== Segment start ==
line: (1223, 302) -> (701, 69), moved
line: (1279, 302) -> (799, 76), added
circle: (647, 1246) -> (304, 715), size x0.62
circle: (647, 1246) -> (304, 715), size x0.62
== Segment end ==
== Segment start ==
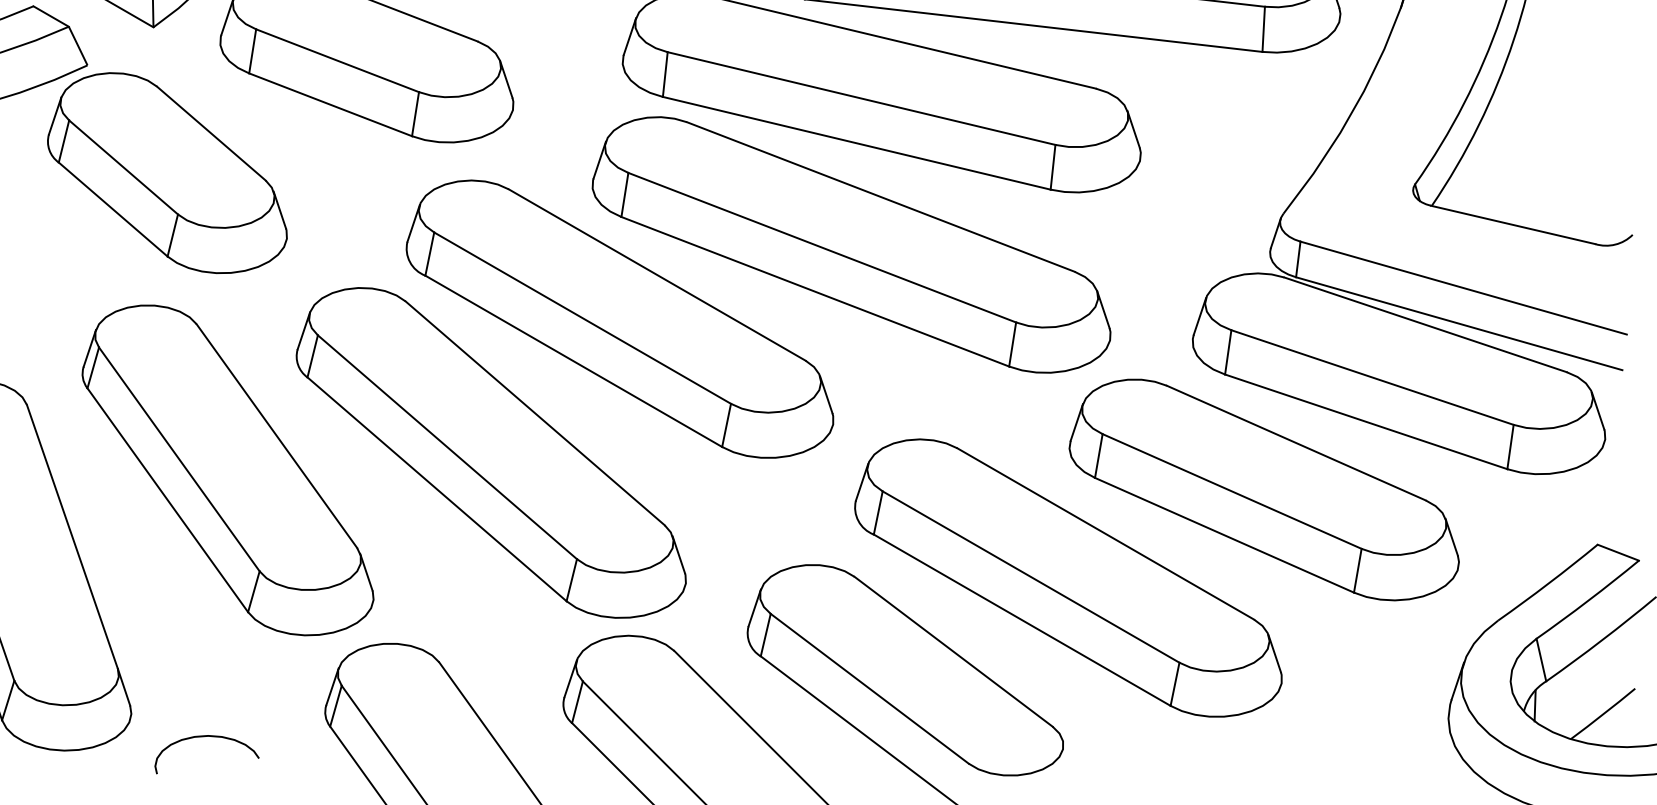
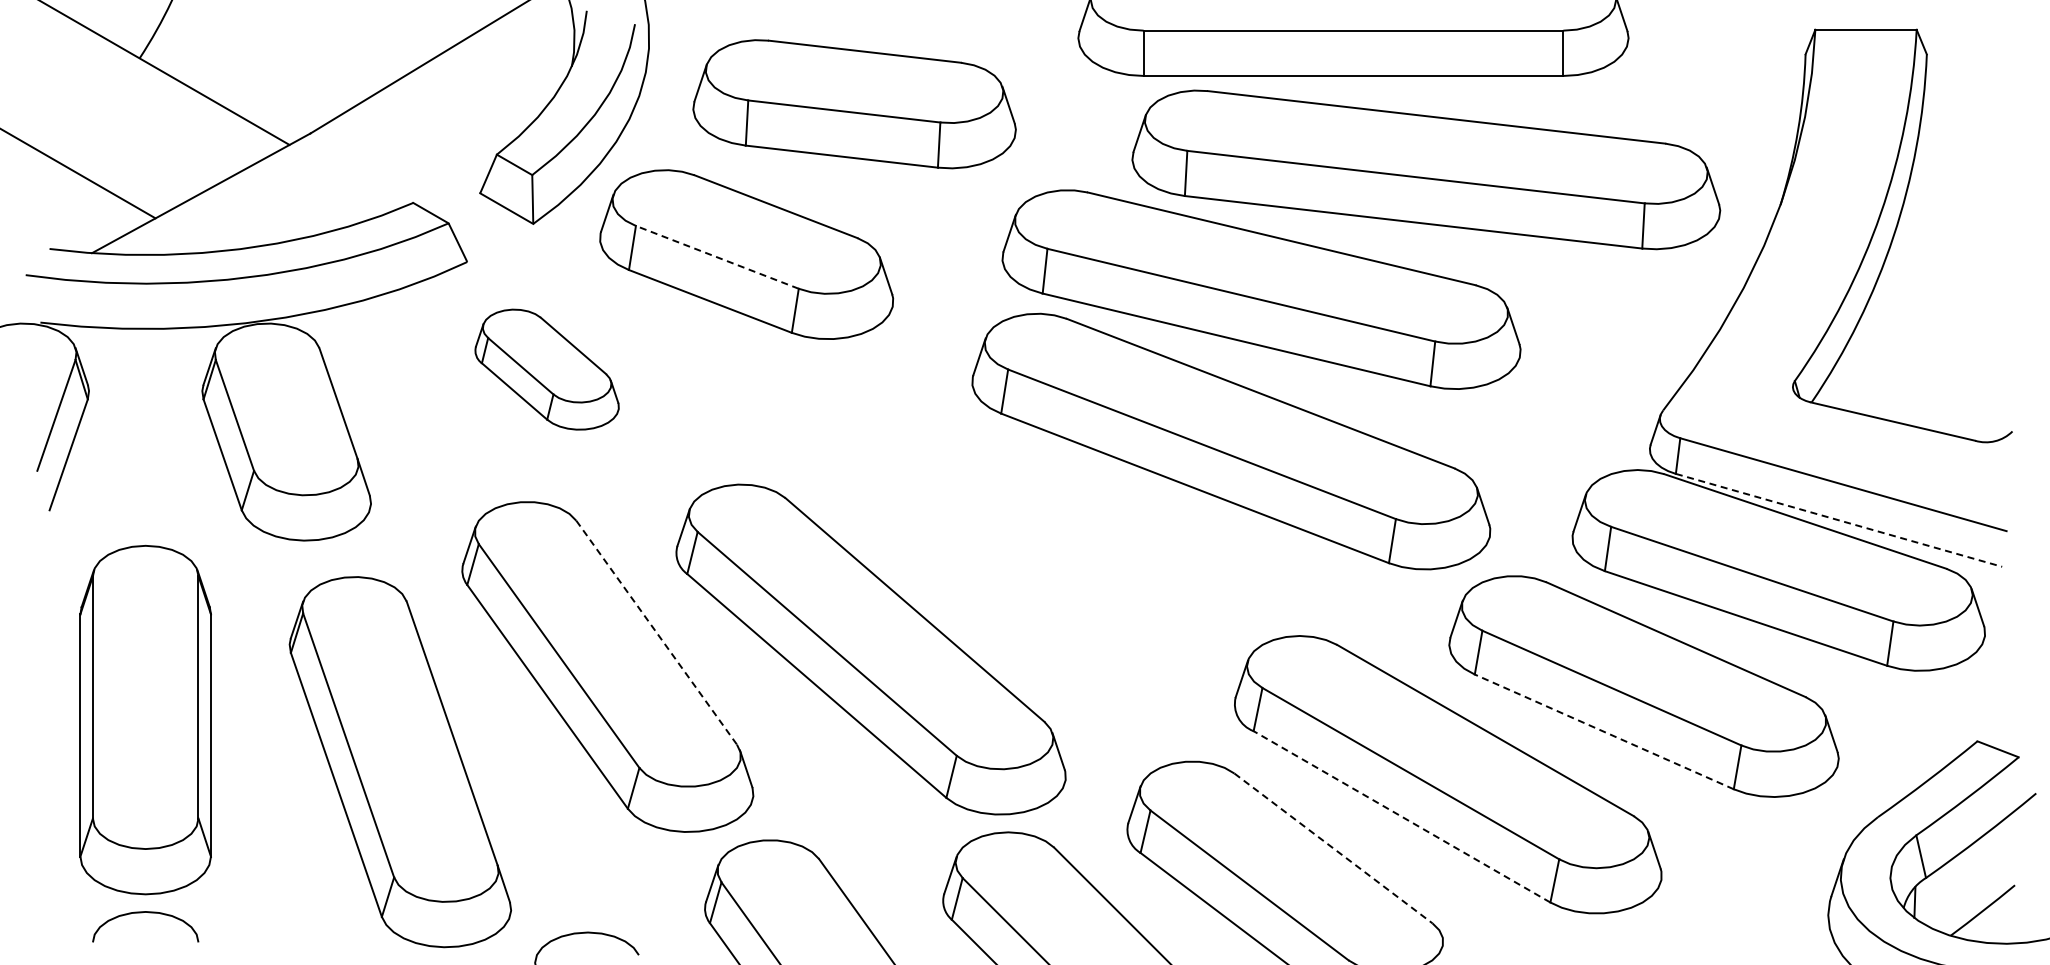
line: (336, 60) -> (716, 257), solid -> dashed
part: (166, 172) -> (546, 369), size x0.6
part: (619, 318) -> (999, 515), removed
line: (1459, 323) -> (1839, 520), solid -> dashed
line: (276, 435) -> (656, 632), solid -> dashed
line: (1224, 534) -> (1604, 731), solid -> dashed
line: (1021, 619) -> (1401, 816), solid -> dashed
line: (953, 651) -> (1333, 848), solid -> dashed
== Segment end ==
== Segment start ==
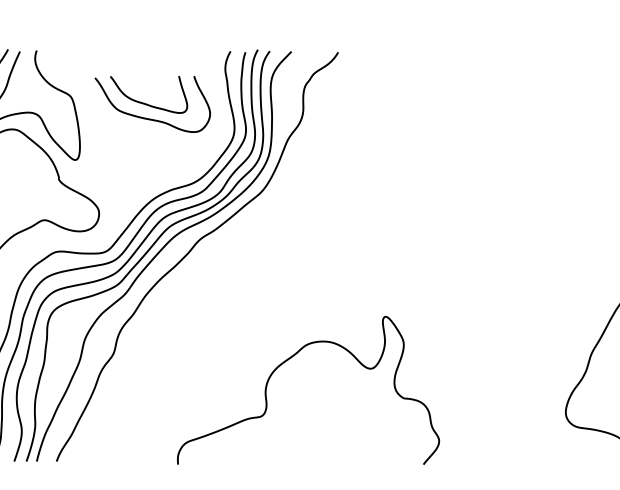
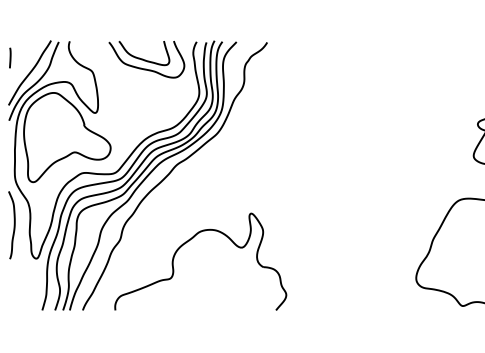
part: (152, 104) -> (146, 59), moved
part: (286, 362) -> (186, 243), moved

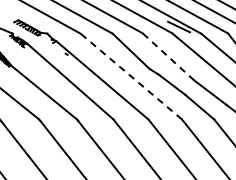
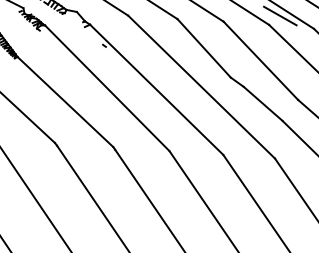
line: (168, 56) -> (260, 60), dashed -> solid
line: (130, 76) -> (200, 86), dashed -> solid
== Segment end ==
• [Task brief] Each line of the listing above that includes the word "dashed" should be copied.

• [Response]
line: (336, 60) -> (716, 257), solid -> dashed
line: (1459, 323) -> (1839, 520), solid -> dashed
line: (276, 435) -> (656, 632), solid -> dashed
line: (1224, 534) -> (1604, 731), solid -> dashed
line: (1021, 619) -> (1401, 816), solid -> dashed
line: (953, 651) -> (1333, 848), solid -> dashed
line: (168, 56) -> (260, 60), dashed -> solid
line: (130, 76) -> (200, 86), dashed -> solid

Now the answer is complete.